Investing in whisky casks vs bottled whisky: Which is the better investment?

Stuart Thom, co-founder and partner at VCL VintnersStuart Thom, co-founder and partner at VCL Vintners
Stuart Thom, co-founder and partner at VCL Vintners
Whisky is a popular alternative asset choice amongst investors looking to diversify their investment portfolios, writes Stuart Thom, co-founder and partner at VCL Vintners.

With whisky investment, two popular options are investing in whisky casks or bottled whisky. Both offer unique benefits, with the decision ultimately coming down to an investor’s investment goals and preferences.

Whisky casks

Whisky casks are typically purchased when the whisky is first distilled and then left to mature for several years before being sold. This is due to their maturation process, which increases the whisky’s taste and value over time. Casks can be stored for long periods without additional costs, making it a low-maintenance investment.

Considering your budget and timeframe are factors when determining whether to invest in casks or bottles. Those with a higher budget and flexible timelines will benefit from investing in young casks. Casks are long-term investments; we typically suggest investing in them for at least five years. If you have a smaller budget, bottles are a solid investment choice for those with a smaller budget due to their lower starting price.

Whisky casks have an added layer of security unlike whisky bottles; every cask is assigned a registration number when it is filled. This registration number follows the barrel throughout its life. When an investor purchases a whisky cask, they will receive a certificate of ownership which includes the registration number of the barrel and the location of where the cask is held.

Whisky casks’ large profit margins are because they are classed as wasting assets. This means they are not subject to Capital Gains Tax as whisky casks’ lifetime is typically under 50 years old. Although whisky’s maturation process will improve its taste and value over time, whisky cannot be stored in a porous wooden cask indefinitely. As a result, the quality of the whisky will deteriorate, which is why a regular regauge on a cask is important.

Bottled whisky

Bottled whisky tends to be more liquid than whisky casks, meaning one can buy and sell them with greater ease amongst investors. This is beneficial for investors who are looking for short-term investment opportunities compared to casks as mentioned previously.

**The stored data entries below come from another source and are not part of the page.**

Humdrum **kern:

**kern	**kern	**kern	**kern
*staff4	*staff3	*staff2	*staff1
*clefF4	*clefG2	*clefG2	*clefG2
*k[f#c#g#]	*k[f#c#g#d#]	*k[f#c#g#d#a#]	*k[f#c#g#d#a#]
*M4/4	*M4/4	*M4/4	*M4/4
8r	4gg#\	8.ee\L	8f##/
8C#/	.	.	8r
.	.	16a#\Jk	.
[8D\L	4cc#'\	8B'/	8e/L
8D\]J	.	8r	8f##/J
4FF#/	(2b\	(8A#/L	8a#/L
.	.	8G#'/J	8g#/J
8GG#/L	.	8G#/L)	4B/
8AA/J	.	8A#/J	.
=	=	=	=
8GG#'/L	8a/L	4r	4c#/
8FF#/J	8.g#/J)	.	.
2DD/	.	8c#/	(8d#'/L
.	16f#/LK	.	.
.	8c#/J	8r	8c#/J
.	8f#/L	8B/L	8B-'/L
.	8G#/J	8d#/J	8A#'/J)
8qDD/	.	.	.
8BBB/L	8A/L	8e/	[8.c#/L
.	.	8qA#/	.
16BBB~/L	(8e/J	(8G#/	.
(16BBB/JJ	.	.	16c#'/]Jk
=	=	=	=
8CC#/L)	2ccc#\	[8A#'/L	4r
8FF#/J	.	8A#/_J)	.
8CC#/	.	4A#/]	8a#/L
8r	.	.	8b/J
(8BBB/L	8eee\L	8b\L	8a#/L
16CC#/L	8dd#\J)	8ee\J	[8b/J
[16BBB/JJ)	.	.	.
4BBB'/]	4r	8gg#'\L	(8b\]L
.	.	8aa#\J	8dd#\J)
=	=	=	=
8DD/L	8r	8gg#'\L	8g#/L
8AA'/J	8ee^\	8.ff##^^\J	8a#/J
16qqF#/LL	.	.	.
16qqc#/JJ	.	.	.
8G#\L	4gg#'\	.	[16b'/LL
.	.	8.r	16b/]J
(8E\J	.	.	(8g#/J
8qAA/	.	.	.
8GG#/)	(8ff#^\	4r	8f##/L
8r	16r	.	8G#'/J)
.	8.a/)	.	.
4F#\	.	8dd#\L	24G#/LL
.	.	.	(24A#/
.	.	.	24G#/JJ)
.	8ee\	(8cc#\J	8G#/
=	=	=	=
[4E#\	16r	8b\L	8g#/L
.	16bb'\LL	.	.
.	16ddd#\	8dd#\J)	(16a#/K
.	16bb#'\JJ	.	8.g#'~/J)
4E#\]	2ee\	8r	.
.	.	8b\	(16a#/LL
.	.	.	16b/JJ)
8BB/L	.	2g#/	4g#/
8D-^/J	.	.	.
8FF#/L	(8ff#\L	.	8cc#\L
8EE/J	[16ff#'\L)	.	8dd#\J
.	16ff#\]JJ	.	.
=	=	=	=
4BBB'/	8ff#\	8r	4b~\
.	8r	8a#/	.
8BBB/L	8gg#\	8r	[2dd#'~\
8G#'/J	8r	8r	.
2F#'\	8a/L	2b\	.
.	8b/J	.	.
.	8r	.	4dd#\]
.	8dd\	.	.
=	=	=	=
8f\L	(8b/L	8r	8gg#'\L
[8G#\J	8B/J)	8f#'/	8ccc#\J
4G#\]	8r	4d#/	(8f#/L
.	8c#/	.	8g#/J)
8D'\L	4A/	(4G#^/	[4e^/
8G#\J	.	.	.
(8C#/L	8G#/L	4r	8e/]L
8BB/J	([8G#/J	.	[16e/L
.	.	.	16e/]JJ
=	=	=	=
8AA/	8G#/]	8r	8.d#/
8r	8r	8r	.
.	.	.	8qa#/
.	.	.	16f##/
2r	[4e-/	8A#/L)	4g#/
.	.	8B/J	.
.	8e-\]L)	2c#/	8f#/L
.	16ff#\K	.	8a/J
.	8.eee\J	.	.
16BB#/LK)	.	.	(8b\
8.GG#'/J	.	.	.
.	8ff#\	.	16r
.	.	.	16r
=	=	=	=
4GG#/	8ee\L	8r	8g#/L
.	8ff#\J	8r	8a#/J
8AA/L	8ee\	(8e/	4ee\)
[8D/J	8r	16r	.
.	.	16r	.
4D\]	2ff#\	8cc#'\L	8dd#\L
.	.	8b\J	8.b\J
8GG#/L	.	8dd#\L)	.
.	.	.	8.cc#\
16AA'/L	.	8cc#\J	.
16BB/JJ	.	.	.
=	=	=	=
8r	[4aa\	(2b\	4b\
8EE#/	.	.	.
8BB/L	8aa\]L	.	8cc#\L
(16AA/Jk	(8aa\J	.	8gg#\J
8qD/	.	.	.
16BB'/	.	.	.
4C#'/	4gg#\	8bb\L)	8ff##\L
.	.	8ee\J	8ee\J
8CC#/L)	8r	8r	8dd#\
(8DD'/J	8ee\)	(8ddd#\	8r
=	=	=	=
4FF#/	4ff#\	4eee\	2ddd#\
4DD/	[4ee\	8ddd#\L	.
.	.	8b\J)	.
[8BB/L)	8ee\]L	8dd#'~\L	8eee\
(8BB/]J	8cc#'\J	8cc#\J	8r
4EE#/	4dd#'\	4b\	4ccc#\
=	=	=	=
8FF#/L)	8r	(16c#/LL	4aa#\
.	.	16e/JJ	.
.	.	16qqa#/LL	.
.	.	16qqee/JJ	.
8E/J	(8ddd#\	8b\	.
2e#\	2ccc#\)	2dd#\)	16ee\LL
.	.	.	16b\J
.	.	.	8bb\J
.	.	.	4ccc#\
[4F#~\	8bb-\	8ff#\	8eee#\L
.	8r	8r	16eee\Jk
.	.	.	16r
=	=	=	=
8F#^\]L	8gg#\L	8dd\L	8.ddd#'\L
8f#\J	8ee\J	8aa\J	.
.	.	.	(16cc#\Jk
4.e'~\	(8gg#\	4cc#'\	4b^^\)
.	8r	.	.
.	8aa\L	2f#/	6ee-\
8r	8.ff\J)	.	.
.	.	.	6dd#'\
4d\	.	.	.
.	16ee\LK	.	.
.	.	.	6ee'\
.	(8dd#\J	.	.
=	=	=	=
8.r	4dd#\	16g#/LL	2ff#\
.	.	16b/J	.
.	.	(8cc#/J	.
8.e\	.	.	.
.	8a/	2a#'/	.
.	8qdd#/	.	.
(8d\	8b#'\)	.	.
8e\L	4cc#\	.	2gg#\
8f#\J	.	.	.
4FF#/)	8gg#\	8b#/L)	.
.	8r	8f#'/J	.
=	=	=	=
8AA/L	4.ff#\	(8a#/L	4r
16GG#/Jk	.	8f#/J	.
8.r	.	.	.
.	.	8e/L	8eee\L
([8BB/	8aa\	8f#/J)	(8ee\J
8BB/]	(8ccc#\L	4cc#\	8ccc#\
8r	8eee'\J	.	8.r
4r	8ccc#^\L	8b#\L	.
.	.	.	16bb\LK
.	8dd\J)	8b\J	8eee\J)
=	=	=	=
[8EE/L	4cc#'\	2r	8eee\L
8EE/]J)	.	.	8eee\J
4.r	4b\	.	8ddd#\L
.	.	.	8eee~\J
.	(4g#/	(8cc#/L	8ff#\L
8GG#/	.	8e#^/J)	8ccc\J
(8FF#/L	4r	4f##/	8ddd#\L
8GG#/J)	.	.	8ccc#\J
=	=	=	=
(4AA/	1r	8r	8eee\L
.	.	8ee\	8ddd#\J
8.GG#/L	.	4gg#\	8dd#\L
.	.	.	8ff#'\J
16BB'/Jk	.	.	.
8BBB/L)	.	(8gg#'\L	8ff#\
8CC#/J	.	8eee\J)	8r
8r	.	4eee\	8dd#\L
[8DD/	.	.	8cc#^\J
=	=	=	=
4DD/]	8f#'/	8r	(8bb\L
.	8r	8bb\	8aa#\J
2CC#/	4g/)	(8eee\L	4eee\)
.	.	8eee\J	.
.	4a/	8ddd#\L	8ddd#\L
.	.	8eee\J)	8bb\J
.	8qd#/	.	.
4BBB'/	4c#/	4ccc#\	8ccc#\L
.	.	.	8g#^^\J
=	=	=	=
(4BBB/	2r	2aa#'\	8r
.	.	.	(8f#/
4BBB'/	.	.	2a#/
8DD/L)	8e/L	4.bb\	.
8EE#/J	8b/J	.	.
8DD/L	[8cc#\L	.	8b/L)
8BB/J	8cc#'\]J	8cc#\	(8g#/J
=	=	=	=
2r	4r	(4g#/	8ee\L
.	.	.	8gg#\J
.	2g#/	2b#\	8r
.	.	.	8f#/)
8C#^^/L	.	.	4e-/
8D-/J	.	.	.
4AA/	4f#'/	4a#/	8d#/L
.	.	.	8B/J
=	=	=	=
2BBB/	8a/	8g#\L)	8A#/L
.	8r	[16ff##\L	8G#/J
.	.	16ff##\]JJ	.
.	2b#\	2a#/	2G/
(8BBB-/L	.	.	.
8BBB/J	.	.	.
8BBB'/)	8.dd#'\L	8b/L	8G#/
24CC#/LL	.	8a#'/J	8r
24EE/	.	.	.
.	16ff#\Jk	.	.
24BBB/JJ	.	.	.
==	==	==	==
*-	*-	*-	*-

Once a whisky is bottled, it stops ageing and can no longer gain value from the maturation process, so is typically sold at a set price. This makes it easier for investors to predict and calculate the potential returns on their investment, unlike whisky casks whose value will fluctuate depending on various factors including age, rarity, and market demand.

Many whisky collectors and connoisseurs choose to invest in it because of its taste and high value as an investment opportunity. Bottled whisky is a more practical investment because it is ready to drink, whereas casks need time to mature before they can be enjoyed.

To conclude, whisky is a reliable and stable alternative investment choice that can provide both financial and personal satisfaction. Casks are a wise choice if you are looking for a long-term investment opportunity. Bottled whisky is a better short-term investment if you want the option to drink your investment soon and have a smaller investment budget.